- _WHAT IS EXPECTED_
Work through the listing below and give again exactly the lines from the one with "book: none [977,578,1187,672]" to the one with "fruit basket: present", both ends included. All other lines and all pictures stay out.

- _DATA SHOWN_
- Opening Delimiter -
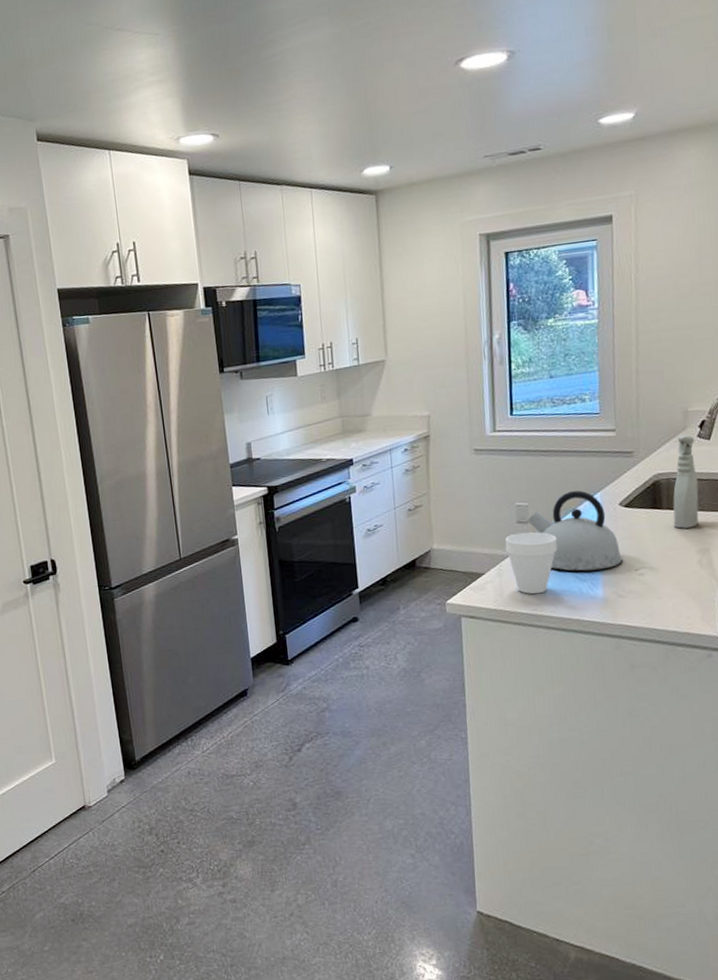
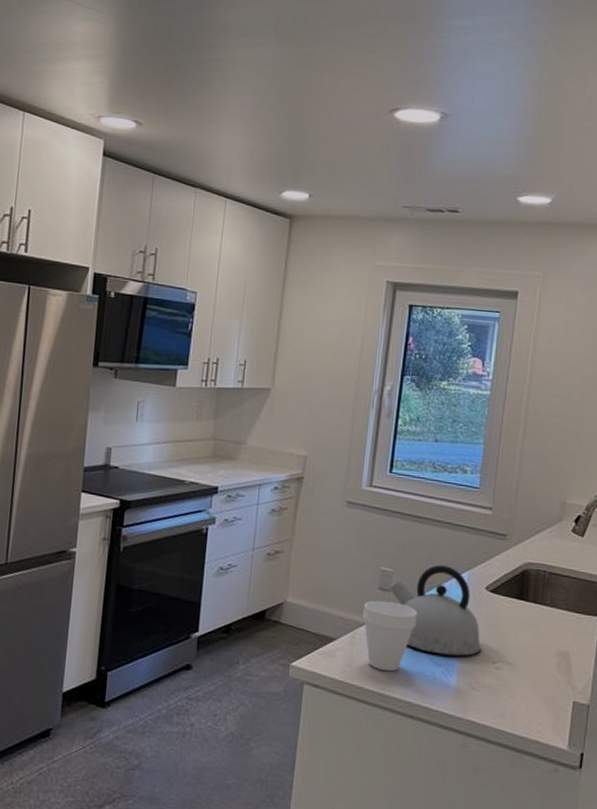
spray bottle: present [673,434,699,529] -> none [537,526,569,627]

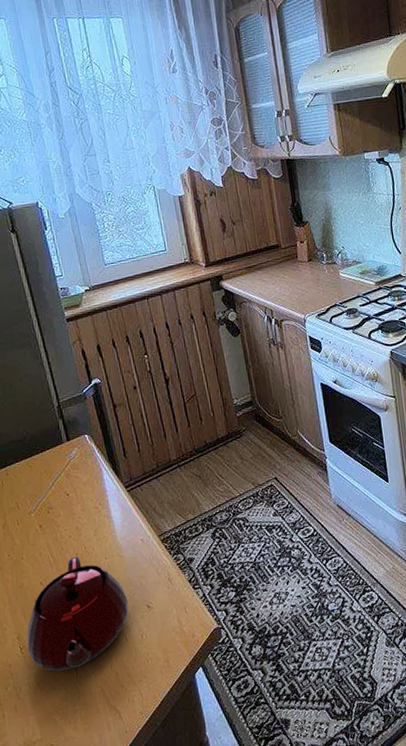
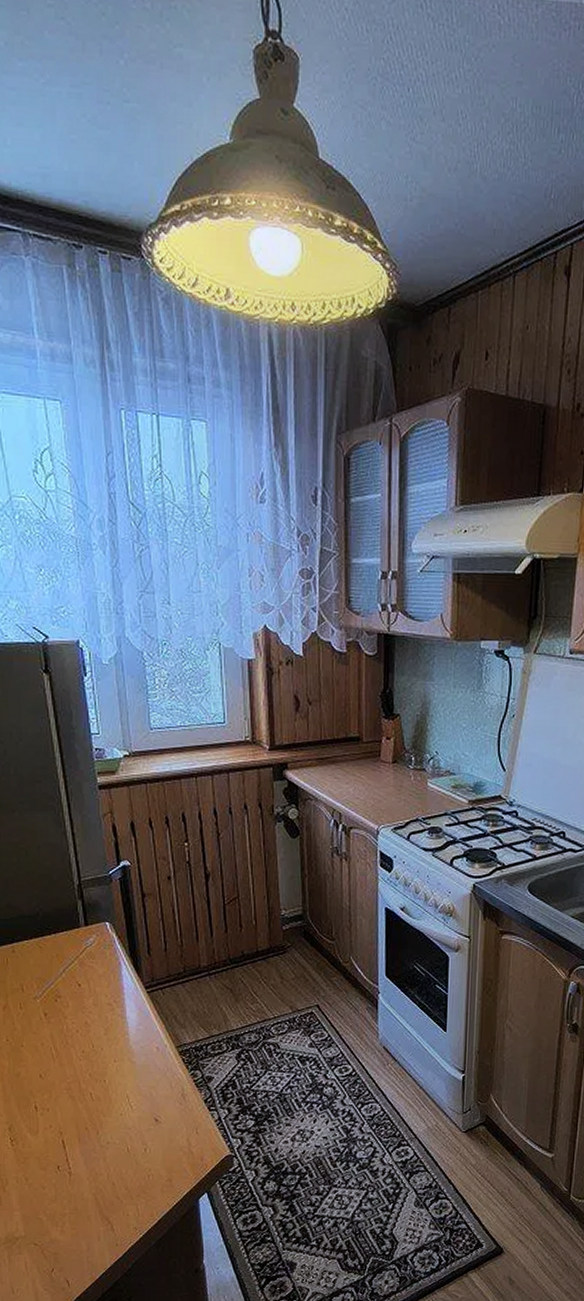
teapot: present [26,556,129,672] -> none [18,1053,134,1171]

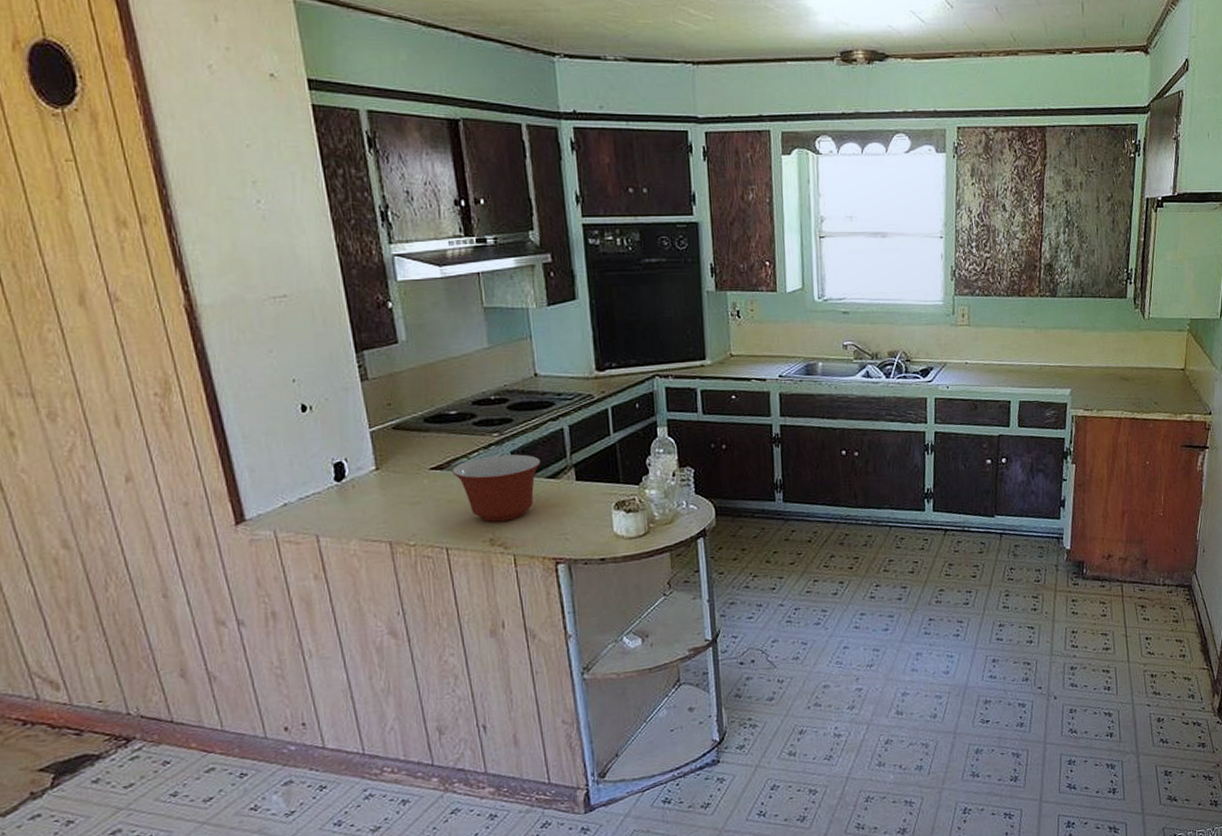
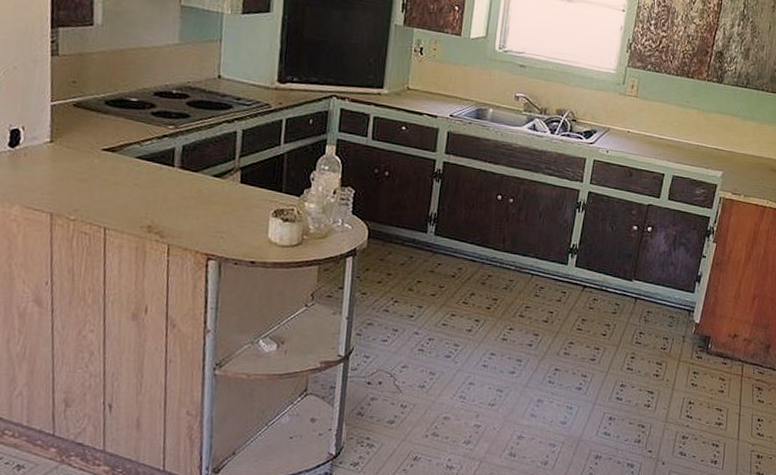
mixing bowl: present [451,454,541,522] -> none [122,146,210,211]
- Closing Delimiter -
- Opening Delimiter -
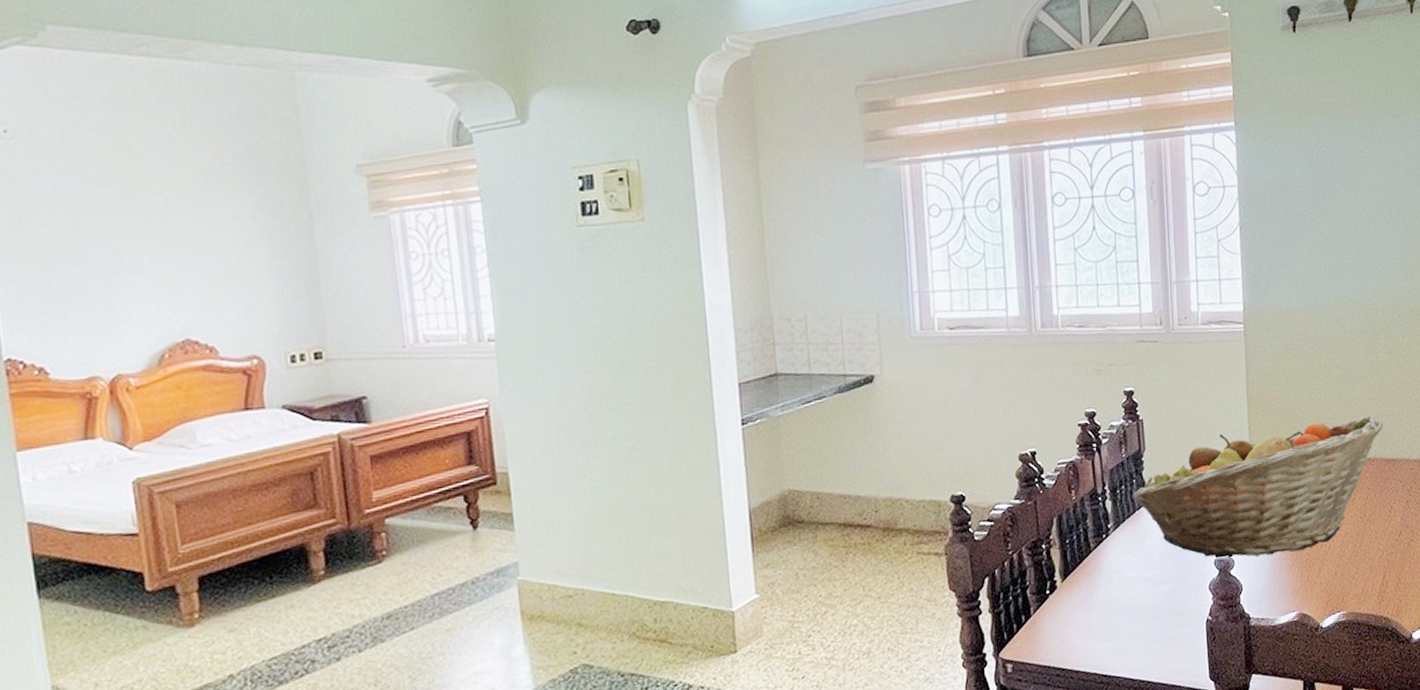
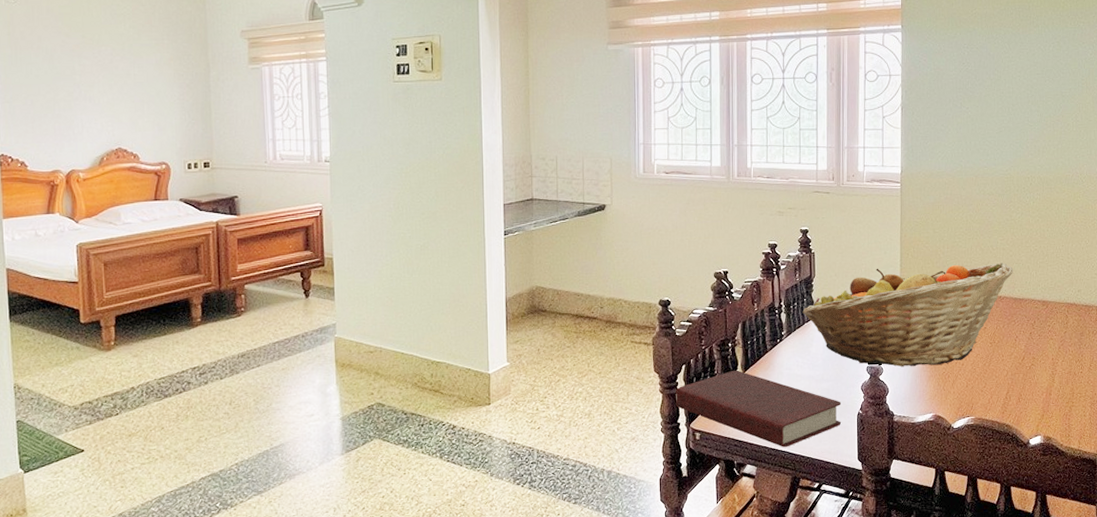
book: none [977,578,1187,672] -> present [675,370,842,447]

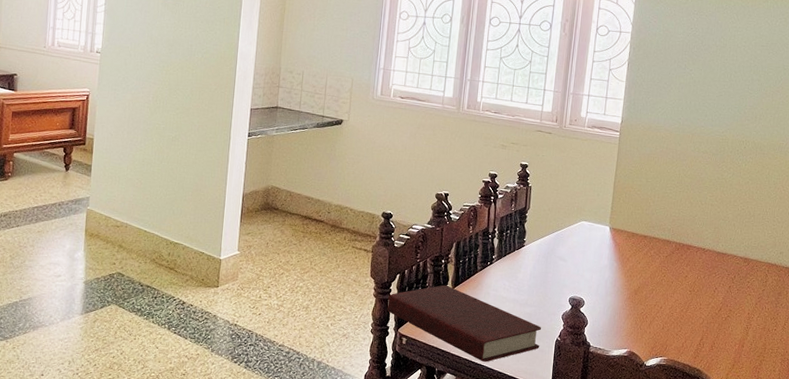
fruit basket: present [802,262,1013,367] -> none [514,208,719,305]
- Closing Delimiter -
- Opening Delimiter -
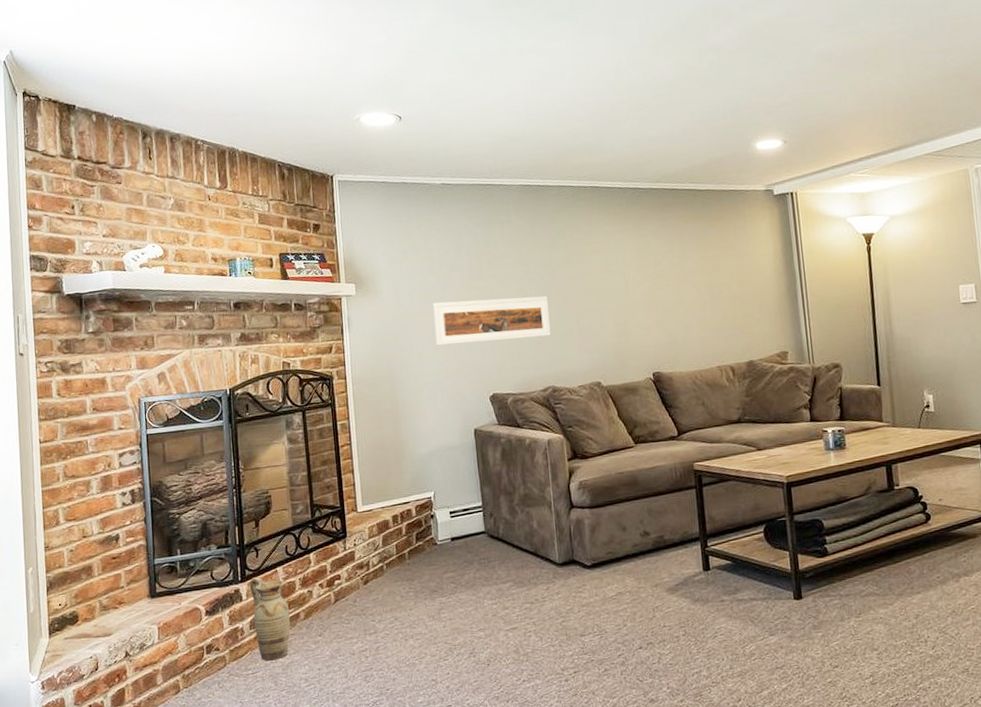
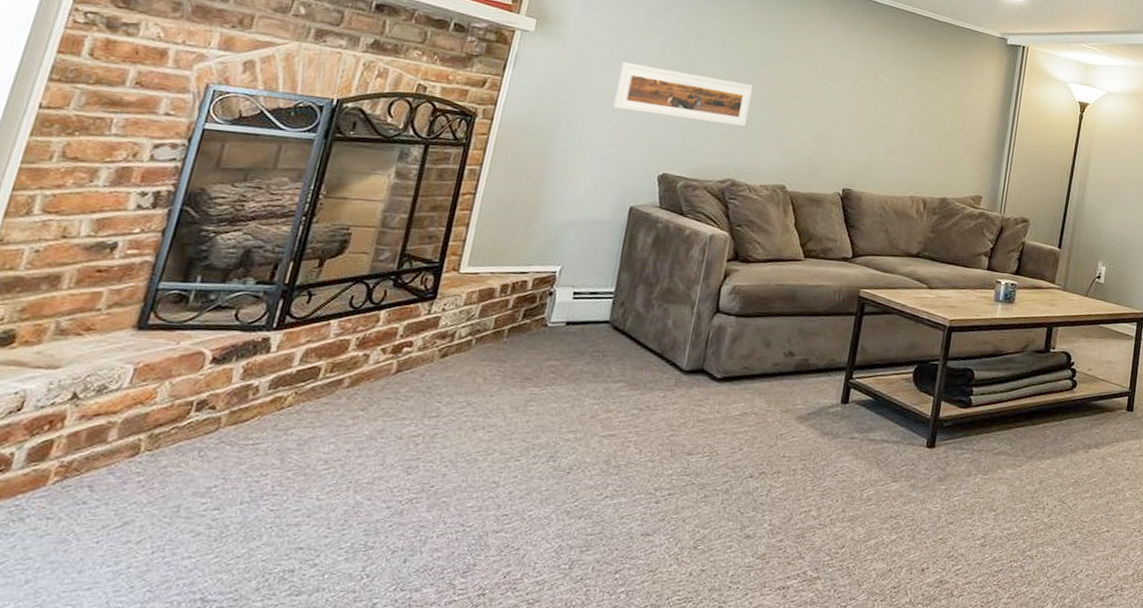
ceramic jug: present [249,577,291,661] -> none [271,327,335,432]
- Closing Delimiter -
- _RESPONSE AREA_
book: none [977,578,1187,672] -> present [675,370,842,447]

fruit basket: present [802,262,1013,367] -> none [514,208,719,305]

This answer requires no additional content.